## About this task
Find how many lines of the entries contain the word "input", then report that figure alone.

## Available data
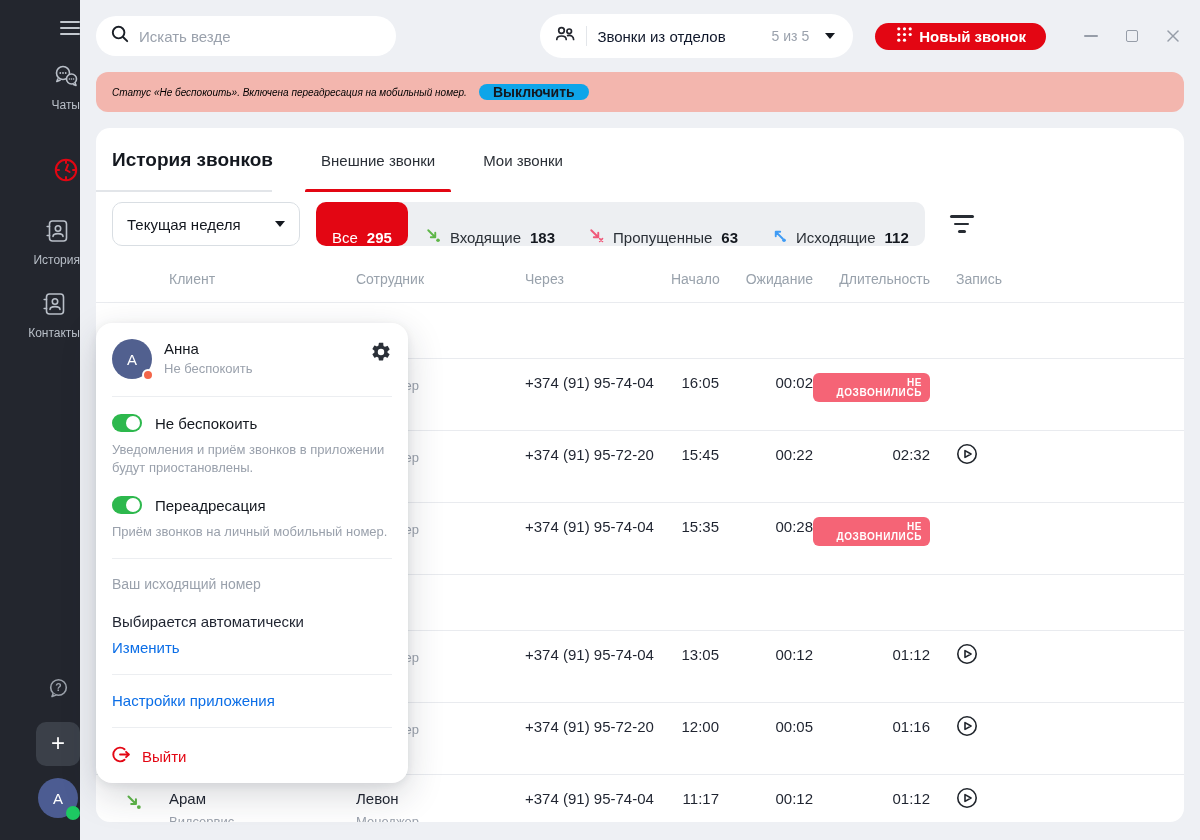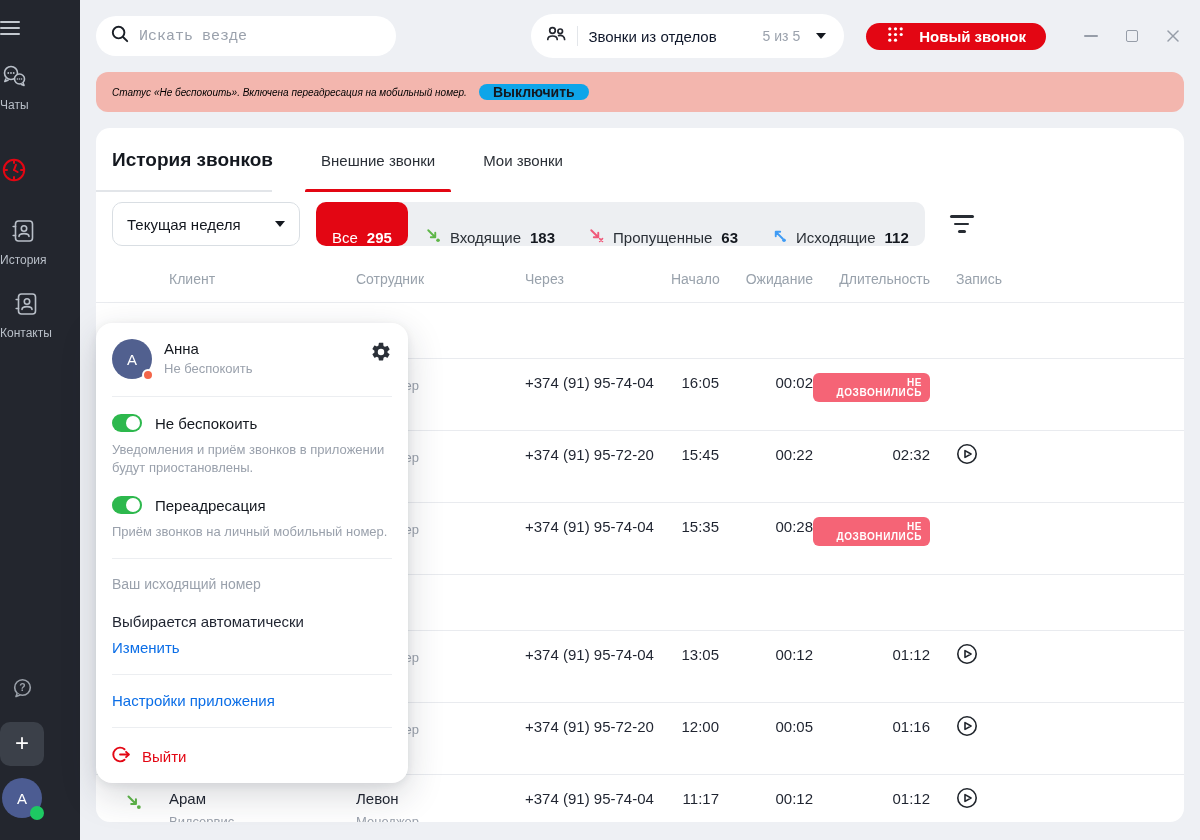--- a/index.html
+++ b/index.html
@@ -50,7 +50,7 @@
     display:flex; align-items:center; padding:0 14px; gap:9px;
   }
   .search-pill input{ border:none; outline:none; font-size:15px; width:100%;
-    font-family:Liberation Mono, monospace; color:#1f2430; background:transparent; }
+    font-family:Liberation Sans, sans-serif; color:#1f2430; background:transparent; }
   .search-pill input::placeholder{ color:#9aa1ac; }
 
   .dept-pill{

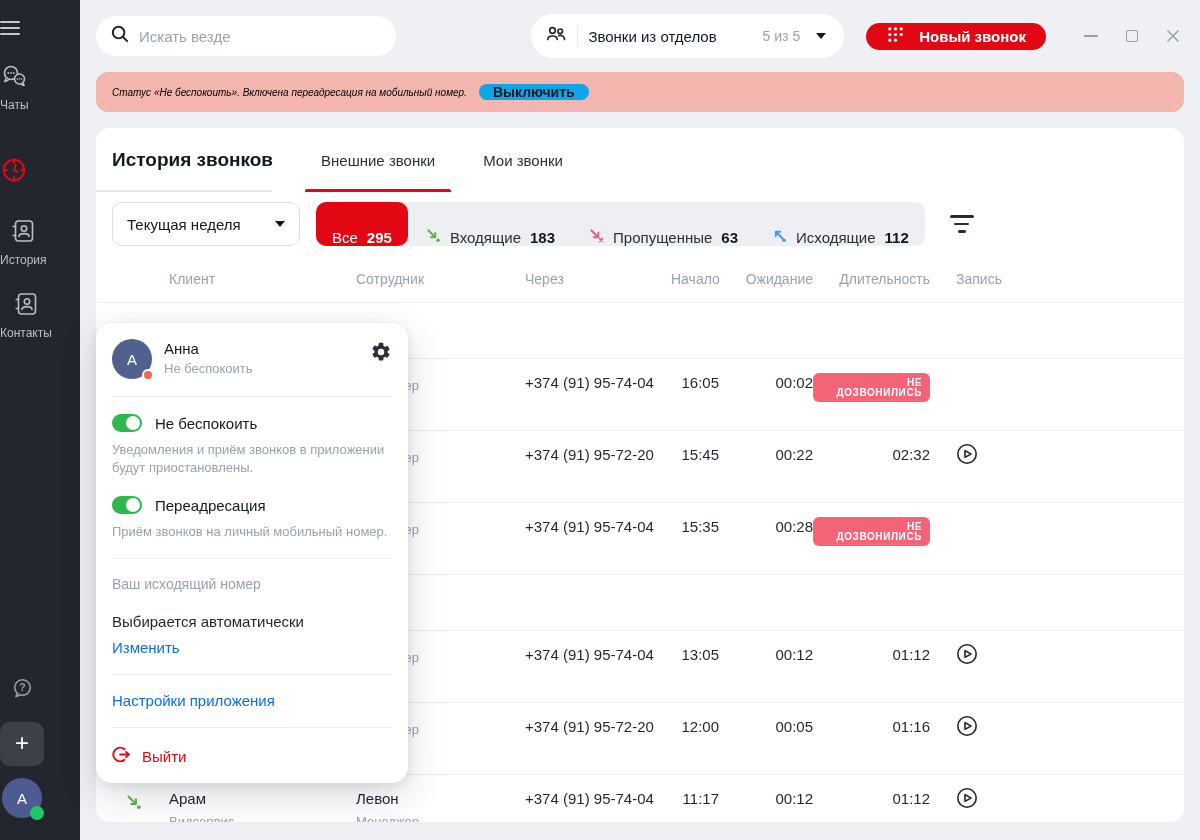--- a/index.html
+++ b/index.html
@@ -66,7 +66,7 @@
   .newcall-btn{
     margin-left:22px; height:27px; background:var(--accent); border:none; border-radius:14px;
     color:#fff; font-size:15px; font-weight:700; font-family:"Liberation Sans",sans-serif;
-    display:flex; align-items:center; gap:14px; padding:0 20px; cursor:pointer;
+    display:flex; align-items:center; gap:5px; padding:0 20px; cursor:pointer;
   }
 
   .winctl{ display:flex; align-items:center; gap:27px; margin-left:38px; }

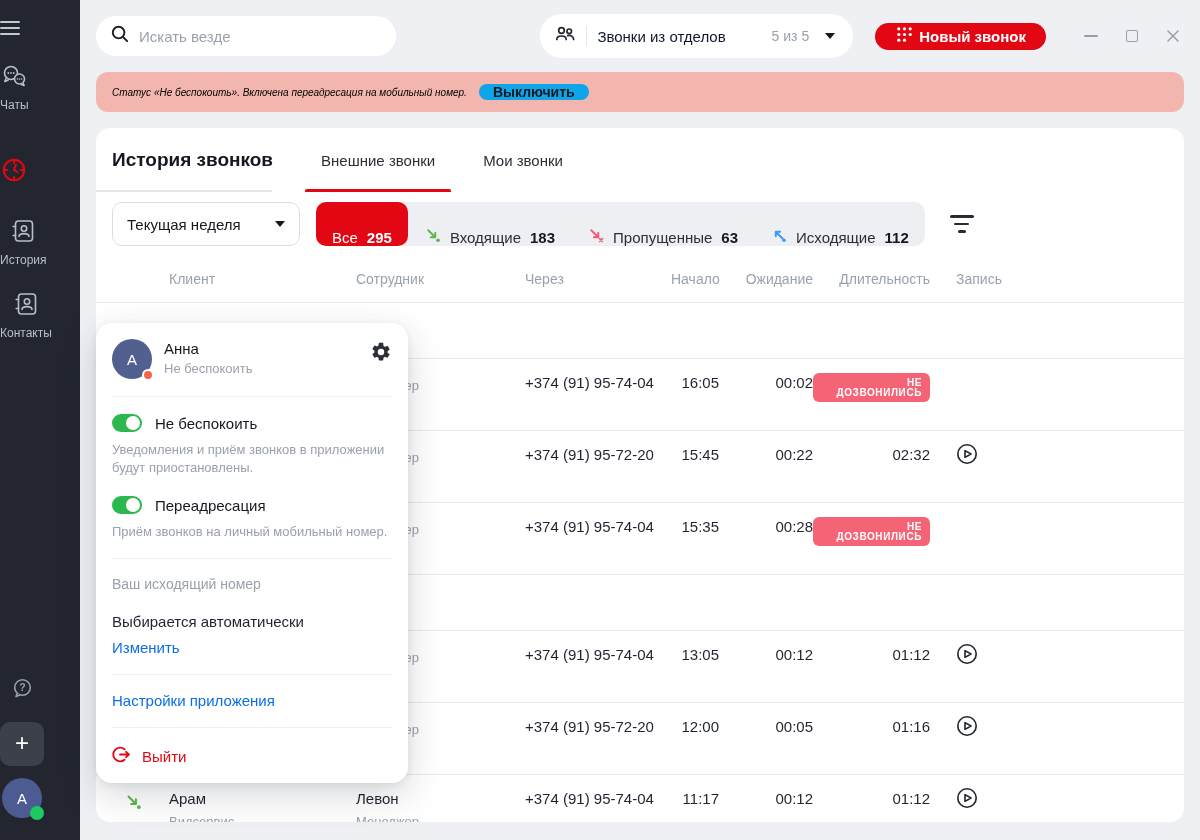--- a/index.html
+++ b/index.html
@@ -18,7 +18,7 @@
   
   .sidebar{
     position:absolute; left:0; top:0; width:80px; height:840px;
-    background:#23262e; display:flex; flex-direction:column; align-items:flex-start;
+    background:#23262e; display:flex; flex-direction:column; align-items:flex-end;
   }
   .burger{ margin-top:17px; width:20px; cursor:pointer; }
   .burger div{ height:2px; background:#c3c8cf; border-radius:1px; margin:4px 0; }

## Reply
2